◆ **Source extract**
========================================
Protecting Healthcare in Armed Conflict: An Urgent Call for Action
- On May 4, 2026, the leaders of the World Health Organization (WHO), the International Committee of the Red Cross (ICRC), and Médecins Sans Frontières (MSF) issued a joint...
- Despite the legal framework established a decade ago, the three organizations report that violence against medical services has not diminished and has intensified in many contexts.
- The joint call emphasizes that the compromise of health care sanctity leads to catastrophic outcomes on the front lines of global crises.
On May 4, 2026, the leaders of the World Health Organization (WHO), the International Committee of the Red Cross (ICRC), and Médecins Sans Frontières (MSF) issued a joint urgent call to action regarding the systemic failure to protect health care in armed conflicts. The statement marks the 10th anniversary of the UN Security Council’s unanimous adoption of Resolution 2286, which was designed to ensure the safety of medical facilities, transport, and personnel during wartime.
========================================
◆ **Extracted information**
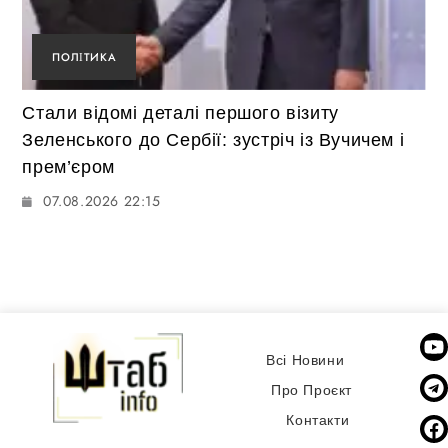
ПОЛІТИКА
Стали відомі деталі першого візиту
Зеленського до Сербії: зустріч із Вучичем і
прем’єром
07.08.2026 22:15
Всі Новини
Про Проєкт
Контакти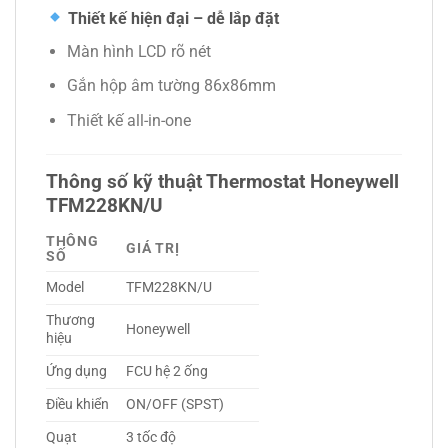
Thiết kế hiện đại – dễ lắp đặt
Màn hình LCD rõ nét
Gắn hộp âm tường 86x86mm
Thiết kế all-in-one
Thông số kỹ thuật Thermostat Honeywell
TFM228KN/U
THÔNG
GIÁ TRỊ
SỐ
Model
TFM228KN/U
Thương
Honeywell
hiệu
Ứng dụng
FCU hệ 2 ống
Điều khiển
ON/OFF (SPST)
Quạt
3 tốc độ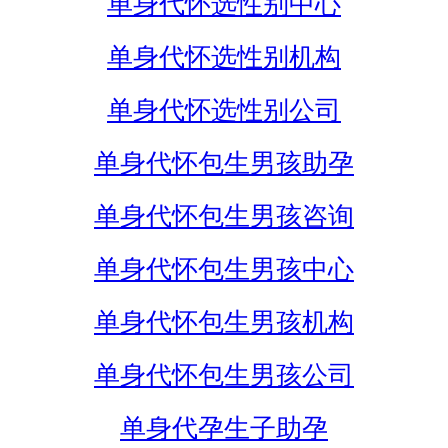
单身代怀选性别中心
单身代怀选性别机构
单身代怀选性别公司
单身代怀包生男孩助孕
单身代怀包生男孩咨询
单身代怀包生男孩中心
单身代怀包生男孩机构
单身代怀包生男孩公司
单身代孕生子助孕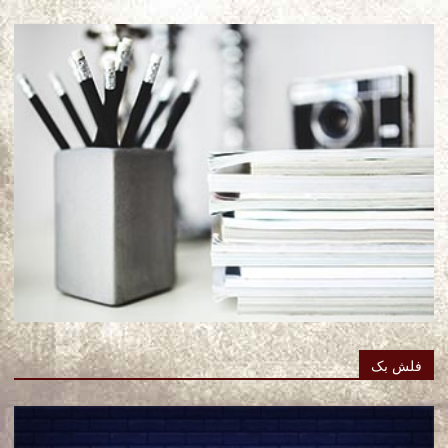
فلش بک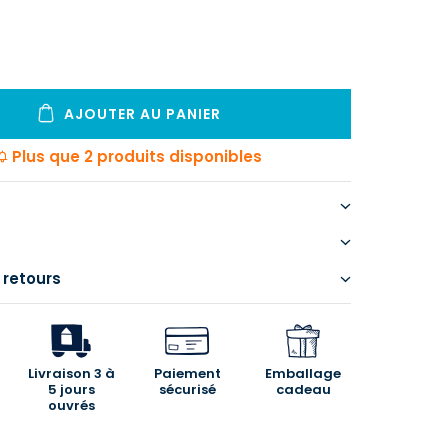
AJOUTER AU PANIER
Plus que 2 produits disponibles
 retours
Livraison 3 à
Paiement
Emballage
5 jours
sécurisé
cadeau
ouvrés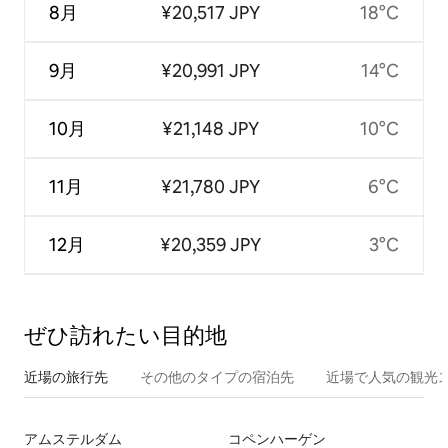
8月
¥20,517 JPY
18°C
9月
¥20,991 JPY
14°C
10月
¥21,148 JPY
10°C
11月
¥21,780 JPY
6°C
12月
¥20,359 JPY
3°C
ぜひ訪⁠れ⁠た⁠い目⁠的⁠地
近場の旅行先
その他のタ⁠イ⁠プ⁠の宿⁠泊⁠先
近場で人気の観光
アムステルダム
コペンハーゲン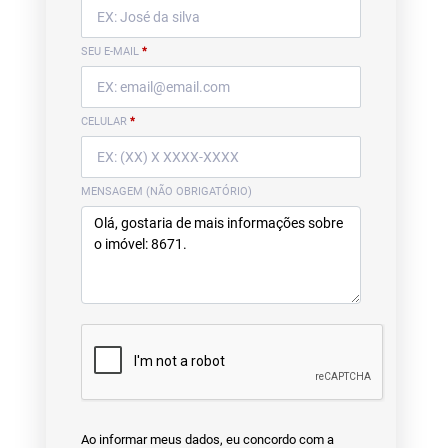
SEU E-MAIL
*
CELULAR
*
MENSAGEM (NÃO OBRIGATÓRIO)
Ao informar meus dados, eu concordo com a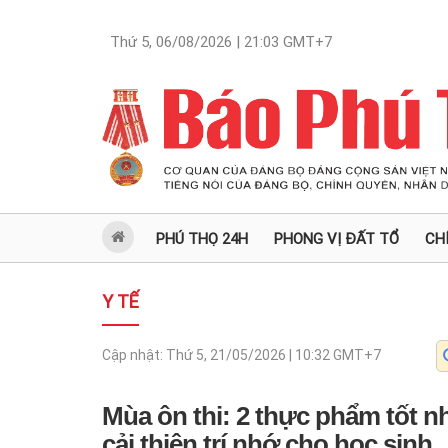
Thứ 5, 06/08/2026 | 21:03
GMT+7
PHÚ THỌ 24H
PHONG VỊ ĐẤT TỔ
CH
Y TẾ
Cập nhật:
Thứ 5, 21/05/2026 | 10:32
GMT+7
Mùa ôn thi: 2 thực phẩm tốt n
cải thiện trí nhớ cho học sinh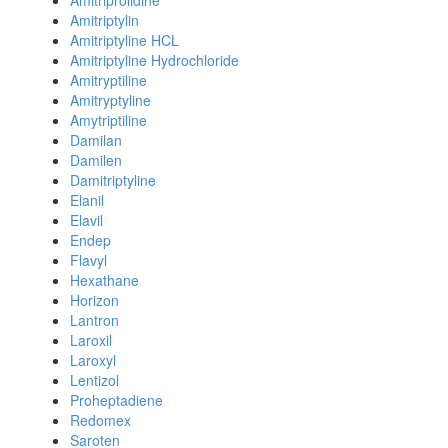
Amitriprolidine
Amitriptylin
Amitriptyline HCL
Amitriptyline Hydrochloride
Amitryptiline
Amitryptyline
Amytriptiline
Damilan
Damilen
Damitriptyline
Elanil
Elavil
Endep
Flavyl
Hexathane
Horizon
Lantron
Laroxil
Laroxyl
Lentizol
Proheptadiene
Redomex
Saroten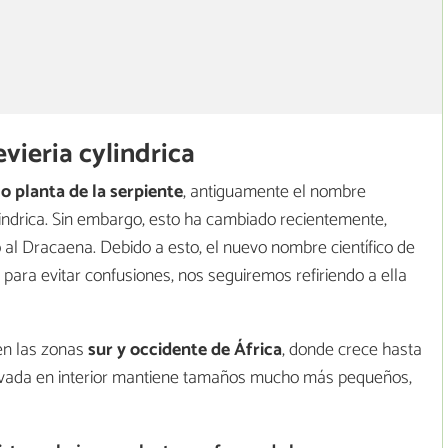
evieria cylindrica
o planta de la serpiente
, antiguamente el nombre
ylindrica. Sin embargo, esto ha cambiado recientemente,
 al Dracaena. Debido a esto, el nuevo nombre científico de
 para evitar confusiones, nos seguiremos refiriendo a ella
 en las zonas
sur y occidente de África
, donde crece hasta
tivada en interior mantiene tamaños mucho más pequeños,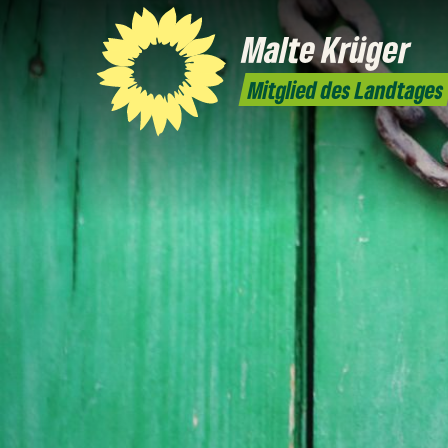
Malte
Krüger
Mitglied des Landtages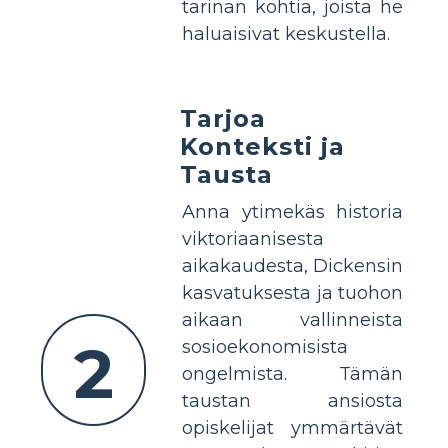
tarinan kohtia, joista he
haluaisivat keskustella.
Tarjoa
Konteksti ja
Tausta
Anna ytimekäs historia
viktoriaanisesta
aikakaudesta, Dickensin
kasvatuksesta ja tuohon
aikaan vallinneista
2
sosioekonomisista
ongelmista. Tämän
taustan ansiosta
opiskelijat ymmärtävät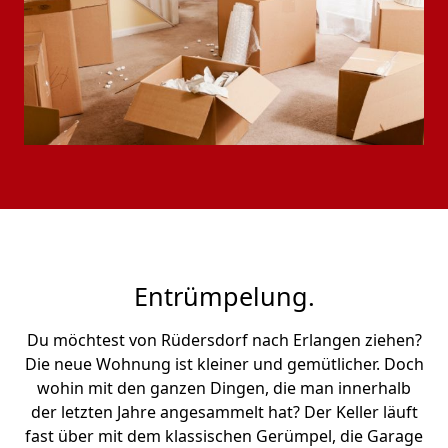
Entrümpelung.
Du möchtest von Rüdersdorf nach Erlangen ziehen?
Die neue Wohnung ist kleiner und gemütlicher. Doch
wohin mit den ganzen Dingen, die man innerhalb
der letzten Jahre angesammelt hat? Der Keller läuft
fast über mit dem klassischen Gerümpel, die Garage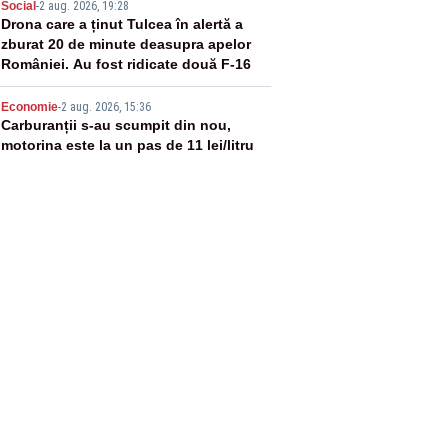
4
Social
-
2 aug. 2026, 19:28
Drona care a ținut Tulcea în alertă a
zburat 20 de minute deasupra apelor
României. Au fost ridicate două F-16
5
Economie
-
2 aug. 2026, 15:36
Carburanții s-au scumpit din nou,
motorina este la un pas de 11 lei/litru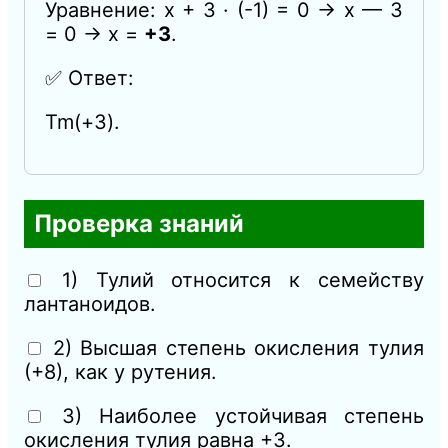
Уравнение: x + 3 · (-1) = 0 → x — 3
= 0 → x =
+3
.
✅ Ответ:
Tm(+3).
Проверка знаний
1) Тулий относится к семейству
лантаноидов.
2) Высшая степень окисления тулия
(+8), как у рутения.
3) Наиболее устойчивая степень
окисления тулия равна +3.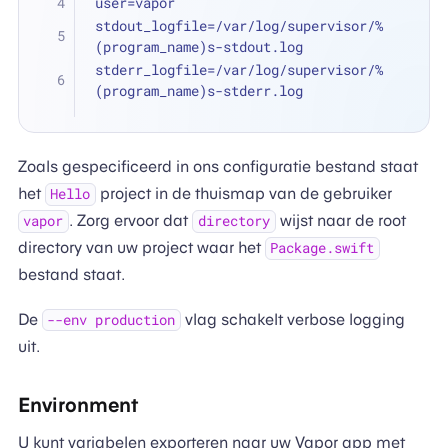
user=vapor
stdout_logfile=/var/log/supervisor/%
(program_name)s-stdout.log
stderr_logfile=/var/log/supervisor/%
(program_name)s-stderr.log
Zoals gespecificeerd in ons configuratie bestand staat
het
project in de thuismap van de gebruiker
Hello
. Zorg ervoor dat
wijst naar de root
vapor
directory
directory van uw project waar het
Package.swift
bestand staat.
De
vlag schakelt verbose logging
--env production
uit.
Environment
U kunt variabelen exporteren naar uw Vapor app met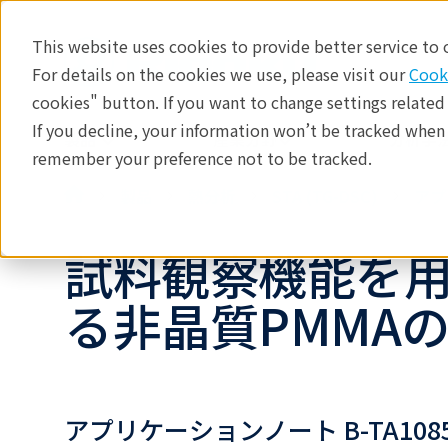
This website uses cookies to provide better service to
For details on the cookies we use, please visit our
Cook
cookies" button. If you want to change settings related
If you decline, your information won’t be tracked when y
製品
産業分野​
分析手法
remember your preference not to be tracked.
製品
熱分析
STA (TG-DSC)
アプ
試料観察機能を用い
る非晶質PMMA
アプリケーションノート B-TA108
========================================
◆ **List of tasks**
**a)** Please return the passage of the article on protecting healthcare in armed conflict that lies between "- Despite the" and "personnel during wartime.", inclusive.
**b)** List the organizations whose leaders issued the joint call described in the article on protecting healthcare in armed conflict.
**c)** Extend the article on protecting healthcare in armed conflict, beginning after its last sentence.

◆ **Answers by task**
**a)**
- Despite the legal framework established a decade ago, the three organizations report that violence against medical services has not diminished and has intensified in many contexts.
- The joint call emphasizes that the compromise of health care sanctity leads to catastrophic outcomes on the front lines of global crises.
On May 4, 2026, the leaders of the World Health Organization (WHO), the International Committee of the Red Cross (ICRC), and Médecins Sans Frontières (MSF) issued a joint urgent call to action regarding the systemic failure to protect health care in armed conflicts. The statement marks the 10th anniversary of the UN Security Council’s unanimous adoption of Resolution 2286, which was designed to ensure the safety of medical facilities, transport, and personnel during wartime.

**b)**
- World Health Organization (WHO)
- International Committee of the Red Cross (ICRC)
- Médecins Sans Frontières (MSF)

**c)**
Despite the legal framework established a decade ago, the three organizations report that violence against medical services has not diminished and has intensified in many contexts. They characterize the current state of health care in conflict zones not as an achievement of international law, but as a failure of political will.
The joint call emphasizes that the compromise of health care sanctity leads to catastrophic outcomes on the front lines of global crises. These consequences include the destruction of hospitals, the obstruction of ambulances, and the death or injury of doctors, nurses, and patients.
Such attacks result in preventable deaths from treatable wounds and force women to give birth without adequate medical care. The organizations warn that when hospitals and care providers are targeted, it serves as a primary indicator that the norms intended to limit the harm of war are collapsing.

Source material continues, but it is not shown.